反之，对于运维团队来说，他们希望他们管理的服务器资源也好、数据中心也罢，系统可以确保安全的前提下可以最大限度的提供服务，而不想关心运行在这些机器上面的应用程序之间是如何调度和依赖的，甚至他们希望变更底层的硬件架构和操作系统层面的变更时，而不会影响到上层的应用。明显，这对他们来说也是一个挑战。

As you’ll see, Kubernetes enables us to achieve all of this. By abstracting away the actual hardware and exposing it as a single platform for deploying and running apps, it allows developers to configure and deploy their applications without any help from the sysadmins and allows the sysadmins to focus on keeping the underlying infrastructure up and running, while not having to know anything about the actual applications running on top of it.

小结：随着应用系统的开发模式从单体应用到微服务化架构，再到迫切需要轻松管理维护和部署微服务工程，以及需要开发环境和生产环境的一致性。于是，容器化技术应运而生，解决了环境一致性的问题。应用容器化，但是也有它自己的弊端，比如服务治理，服务自愈，应用的自动扩缩容，应用开发人员只需要关注他们自己的应用程序，而无需关注他们的应用最终部署在什么类型的底层架构上。而这，最终Kubernetes诞生了，解决了上面提到的这些问题。

2 简单介绍容器技术

Kubernetes利用Linux的容器技术实现了应用层面的隔离，但是在我们一头扎入Kubernetes的世界之前，让我们先初探一下容器技术的面目吧。

2.1理解什么是容器技术

正如我们在前面提到的，多个微服务可能需要独立的环境或者是不同的依赖和软件包，那么我们不是可以通过给每个微服务配置一个虚拟机来解决问题吗？可但是，微服务工程多了怎么办？有那么多虚拟机可以提供吗？显然这是不现实的。怎么办？
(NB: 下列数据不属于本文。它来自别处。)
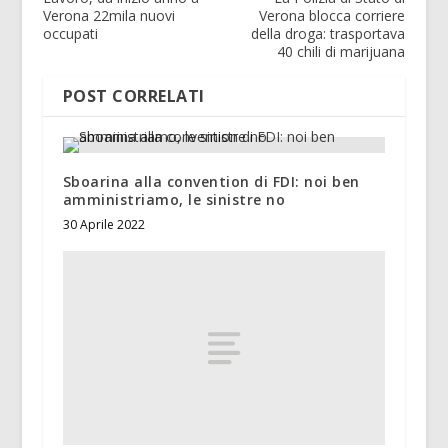
Verona 22mila nuovi
Verona blocca corriere
occupati
della droga: trasportava
40 chili di marijuana
POST CORRELATI
Sboarina alla convention di FDI: noi ben
amministriamo, le sinistre no
30 Aprile 2022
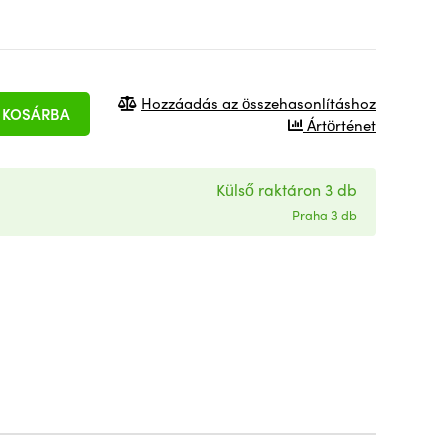
Hozzáadás az összehasonlításhoz
KOSÁRBA
Ártörténet
Külső raktáron 3 db
Praha 3 db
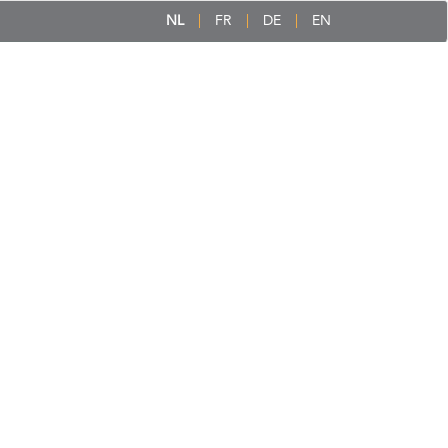
NL
FR
DE
EN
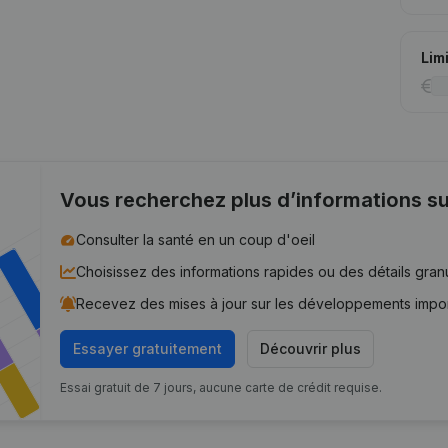
Lim
Vous recherchez plus d’informations su
Consulter la santé en un coup d'oeil
Choisissez des informations rapides ou des détails gran
Recevez des mises à jour sur les développements impo
Essayer gratuitement
Découvrir plus
Essai gratuit de 7 jours, aucune carte de crédit requise.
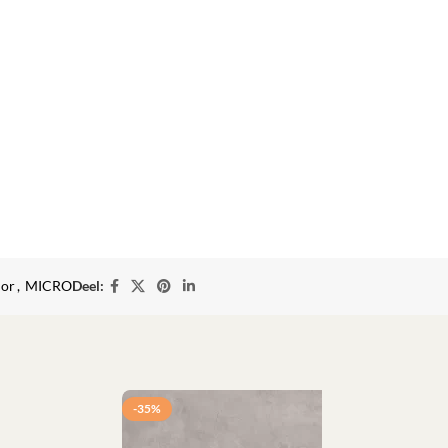
ior
,
MICRO
Deel:
-35%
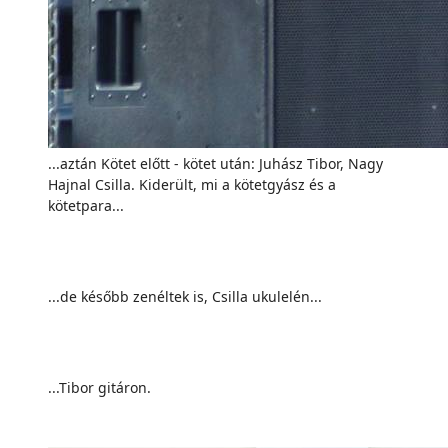
...aztán Kötet előtt - kötet után: Juhász Tibor, Nagy
Hajnal Csilla. Kiderült, mi a kötetgyász és a
kötetpara...
...de később zenéltek is, Csilla ukulelén...
...Tibor gitáron.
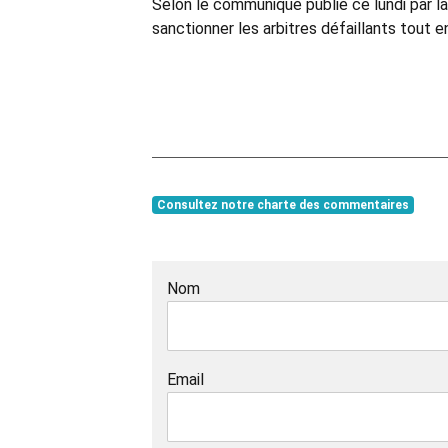
Selon le communiqué publié ce lundi par la
sanctionner les arbitres défaillants tout e
Consultez notre charte des commentaires
Nom
Email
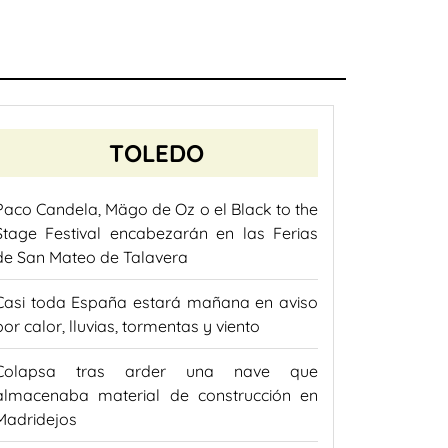
TOLEDO
Paco Candela, Mägo de Oz o el Black to the
Stage Festival encabezarán en las Ferias
de San Mateo de Talavera
Casi toda España estará mañana en aviso
por calor, lluvias, tormentas y viento
Colapsa tras arder una nave que
almacenaba material de construcción en
Madridejos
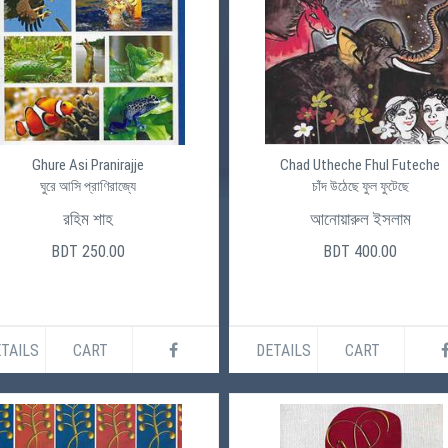
Ghure Asi Pranirajje
Chad Utheche Fhul Futeche
ঘুরে আসি প্রাণিরাজ্যে
চাঁদ উঠেছে ফুল ফুটেছে
রহিম শাহ
আনোয়ারুল ইসলাম
BDT 250.00
BDT 400.00
TAILS
CART
DETAILS
CART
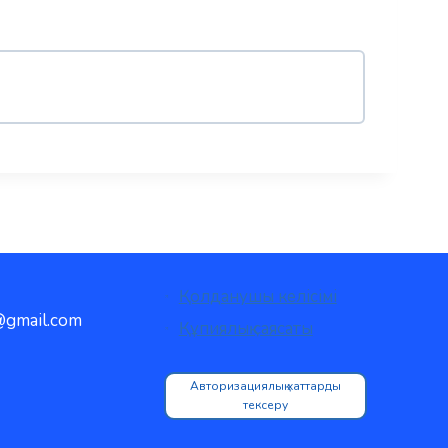
Қолданушы келісімі
gmail.com
Құпиялық саясаты
Авторизациялық хаттарды
тексеру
于是，人们转向利用Linux的容器化技术，把不同的微服务隔离出来。在同一台机器上同时运行多个容器，每个容器里的进程是隔离的，容器A里的进程看不到容器B里的进程，同时每个容器里的进程都运行在一个独立的环境，它们分别认为这个独立的环境(称之为操作系统吧)被它自己所独占，因为它们是被隔离的，它们看不到其它进程。虽然可以从主机层面看到运行在每个容器里的进程，但是这些进程也是和主机上的进程是隔离的。而且相较于虚拟机技术，容器化技术在资源消耗上要更小一些，因为虚拟机需要在主机上运行一个虚拟的操作系统，以及hypervisor，这些都需要开销。下图是虚拟机技术和容器化技术运行程序的对比：

左侧运行在同一个虚拟机中的App A和App B可以互相看到对方，但是右边的运行在不同容器里的App A和App B是互相看不到的。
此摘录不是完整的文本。